◆ The records
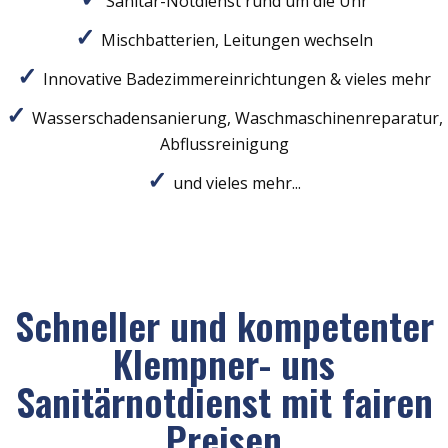
Sanitär-Notdienst rund um die Uhr
Mischbatterien, Leitungen wechseln
Innovative Badezimmereinrichtungen & vieles mehr
Wasserschadensanierung, Waschmaschinenreparatur,
Abflussreinigung
und vieles mehr...
Schneller und kompetenter
Klempner- uns
Sanitärnotdienst mit fairen
Preisen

◆ Exercise aim
For this exercise, copy word for word the line that contains "Klempner- uns" and every line after it, ending with the last line of the entries above.

◆ Solution to the problem
Klempner- uns
Sanitärnotdienst mit fairen
Preisen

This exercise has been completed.